Contrary to popular belief, estate planning isn’t just for the elderly or the super-wealthy. That’s because estate planning involves more than simply drafting a will to pass on any assets you may have. Estate planning is for everyone — at any age.
It’s beneficial to have an estate plan in place from the time you reach adulthood, and your parents can no longer make decisions on your behalf. You’ll then want to revisit your estate plan as you reach various stages in life to ensure that you can live and end your life on your own terms.
Why you should engage in estate planning as a young adult
Your parents can only make medical decisions on your behalf until your 18th birthday. You’ll want to sign a health care power of attorney giving them the right to continue making decisions on your behalf (if you’re incapacitated and unable to do so yourself).
Benefits to estate planning as you start your career
Your employer will likely have you complete retirement and life insurance beneficiary forms if they offer either of these when starting your job. Completing these will more easily allow you to pass on these valuable assets to your loved ones when you’re gone.
Revisiting your estate plans when you marry
You’ll want to revisit any beneficiary designation forms to potentially update them with your new spouse’s name once you marry. You’ll also want to draft a joint tenancy with rights of survivorship agreement so that your property rights can seamlessly pass on to your spouse when you pass away.
Estate planning to engage in once you have kids
You’ll want to start thinking about who you’d like to appoint to care for your kids if something happens to you from the moment you find out that you’re expecting a child. You may also want to consider funding a trust to provide financial resources to your appointee to raise your child.

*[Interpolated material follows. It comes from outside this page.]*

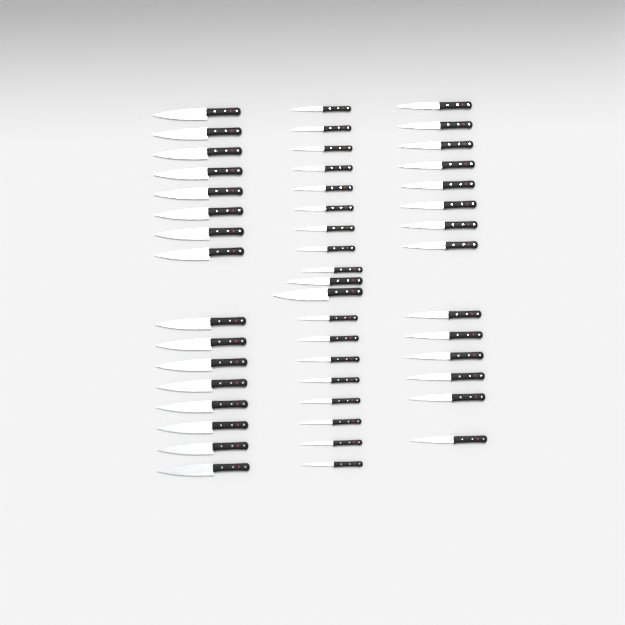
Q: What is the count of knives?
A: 49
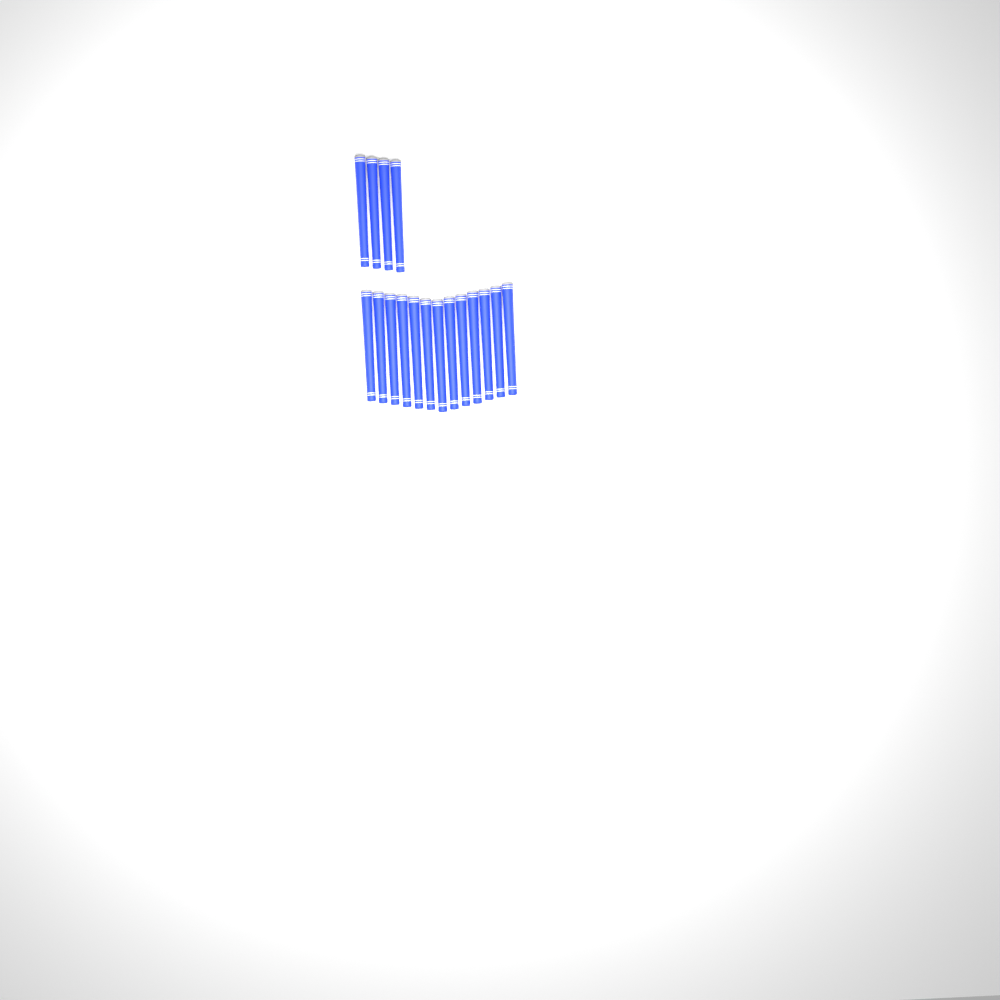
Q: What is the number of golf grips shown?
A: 17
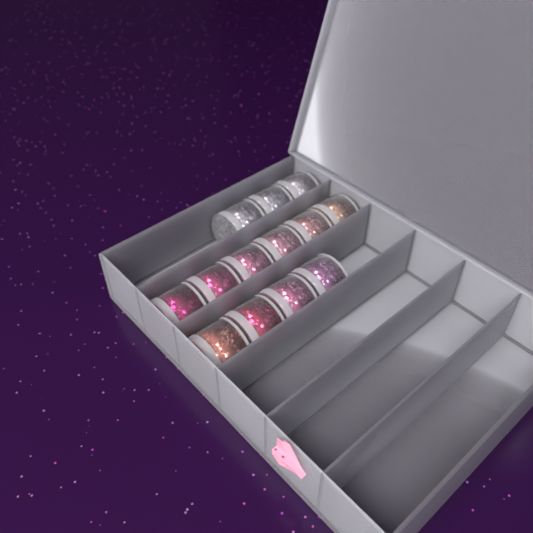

The role of an attorney in the estate planning process
Nowadays, you can find virtually anything online, including estate planning documents. These forms aren’t often state-specific, and the companies offering them don’t tell you when you need them or how to properly execute them, though. An attorney can provide you with their experienced guidance so that your estate planning documents will stand up in a court of law when the time comes.